In recent years more and more Austrian companies have been showing interest in investing in Indonesia.
"There are around 15 Austrian companies that have affiliate companies are representative offices in Indonesia. More companies want to come here. Austria's biggest company in Indonesia, PT South Pacific Viscose, plans to invest $150 million to boost its production," Wolfer said.
As part of the celebration of the 55th anniversary of the establishment of diplomatic ties between Indonesia and Austria, Wolfer is planning to organize a series of cultural events starting from this week.
"In connection with this big event, we will launch our new book Austria and Indonesia during our National Day reception on Monday," Wolfer said.
On Sunday, the Vienna Mozart Trio from the Austrian capital performed in Bali, their first performance in Indonesia. There is another big event: the Vienna Ball.
"Vienna Ball, the first event of its kind in Indonesia, will be organized at the Kempinski Grand Ballroom on Friday. It will be completely hosted by Hotel Indonesia Kempenski. We will be cooperating with them," Wolfer said.
Austrian royal family member Princess Gabriella von Habsburg and Dewi Sukarno, wife of Sukarno, will be attending the colorful and authentic Viennese evening.
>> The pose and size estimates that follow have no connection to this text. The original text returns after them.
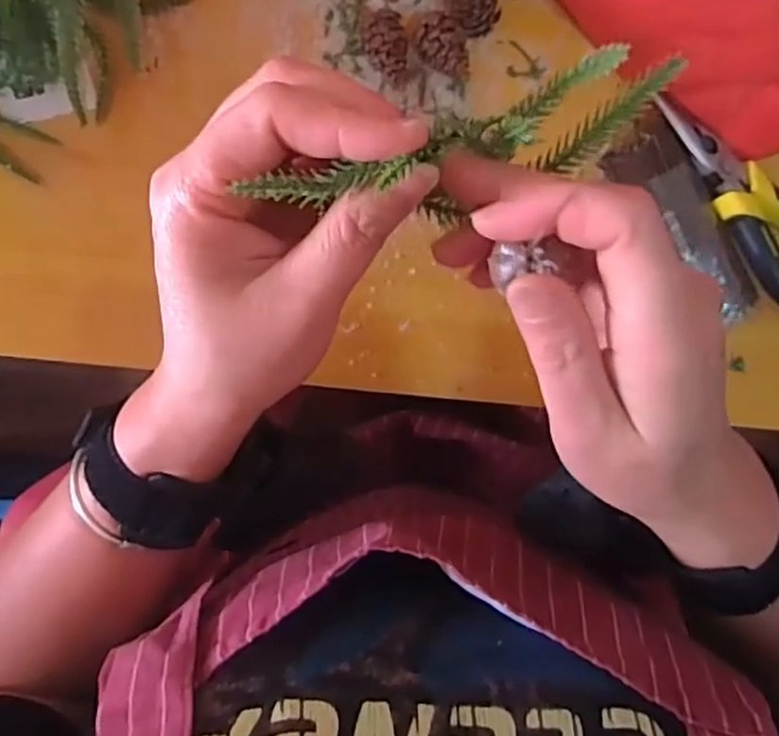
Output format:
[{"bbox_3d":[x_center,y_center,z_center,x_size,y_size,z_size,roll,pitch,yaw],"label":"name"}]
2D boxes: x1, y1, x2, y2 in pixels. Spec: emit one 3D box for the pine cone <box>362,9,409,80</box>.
[{"bbox_3d":[-0.002,-0.163,0.350,0.022,0.018,0.034,0,96,-2],"label":"pine cone"}]

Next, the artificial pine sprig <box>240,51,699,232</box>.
[{"bbox_3d":[0.024,-0.061,0.200,0.122,0.038,0.030,-18,97,-14],"label":"artificial pine sprig"}]

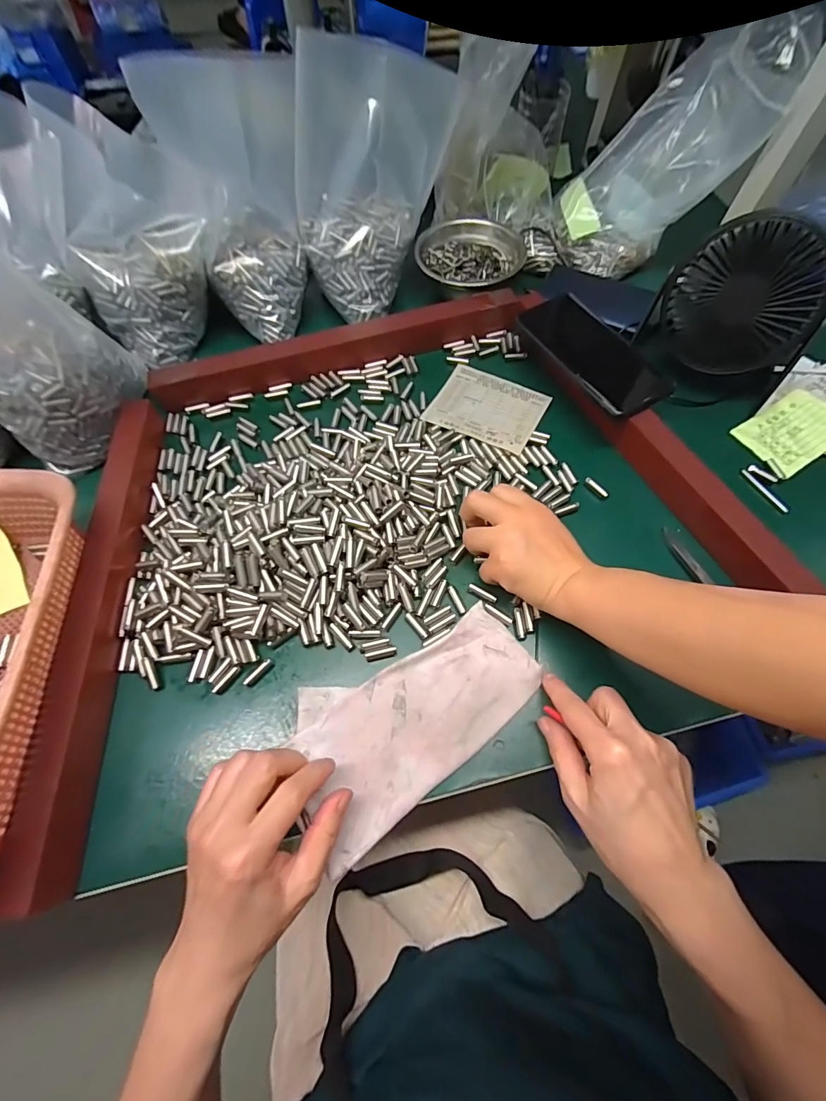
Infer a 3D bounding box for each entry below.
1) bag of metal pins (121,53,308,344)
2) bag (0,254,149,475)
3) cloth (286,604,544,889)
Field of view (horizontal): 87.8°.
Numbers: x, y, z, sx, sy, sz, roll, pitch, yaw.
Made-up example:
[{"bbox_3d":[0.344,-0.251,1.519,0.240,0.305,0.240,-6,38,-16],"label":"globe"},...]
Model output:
[{"bbox_3d":[-0.158,-0.329,0.433,0.125,0.201,0.094,-21,65,-8],"label":"bag of metal pins"},{"bbox_3d":[-0.339,-0.186,0.367,0.105,0.189,0.125,35,70,17],"label":"bag"},{"bbox_3d":[-0.001,0.114,0.317,0.184,0.007,0.104,-36,68,-15],"label":"cloth"}]

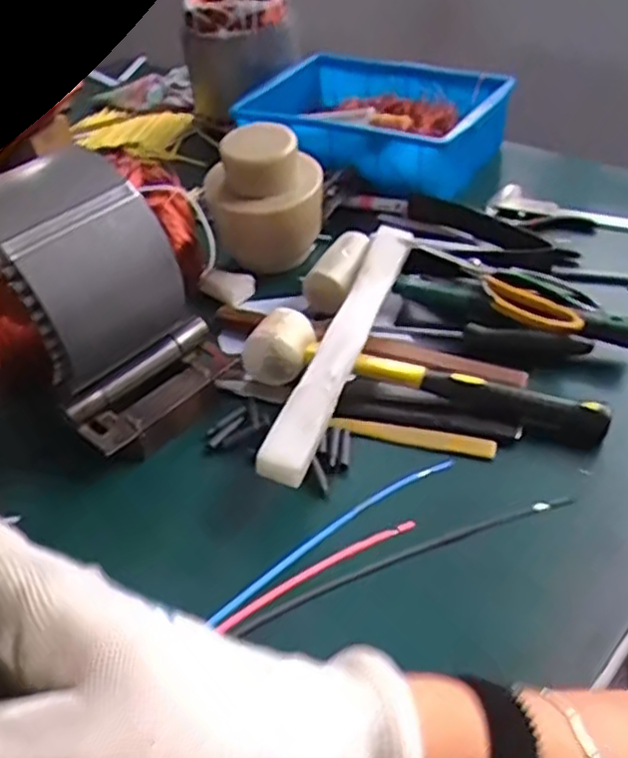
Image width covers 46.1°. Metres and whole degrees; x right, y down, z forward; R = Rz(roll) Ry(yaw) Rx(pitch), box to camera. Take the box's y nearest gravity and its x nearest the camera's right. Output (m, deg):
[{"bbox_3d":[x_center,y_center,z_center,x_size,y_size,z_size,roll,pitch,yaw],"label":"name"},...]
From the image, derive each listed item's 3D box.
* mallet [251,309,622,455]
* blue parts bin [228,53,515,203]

Wolfer said there will be some prominent Austrian films screened at local festivals such as JIFFEST and the European film festival.
Wolfer said Austria, every year, offers about 30 scholarships to Indonesian students. Around 40 Austrian students visit Indonesia every year.
"We have close cooperation between the Austrian universities and Indonesian universities like Gadjah Mada University and the Bandung Technological Institute.every year," Wolfer said, around 20,000 Austrian tourists visit Indonesia.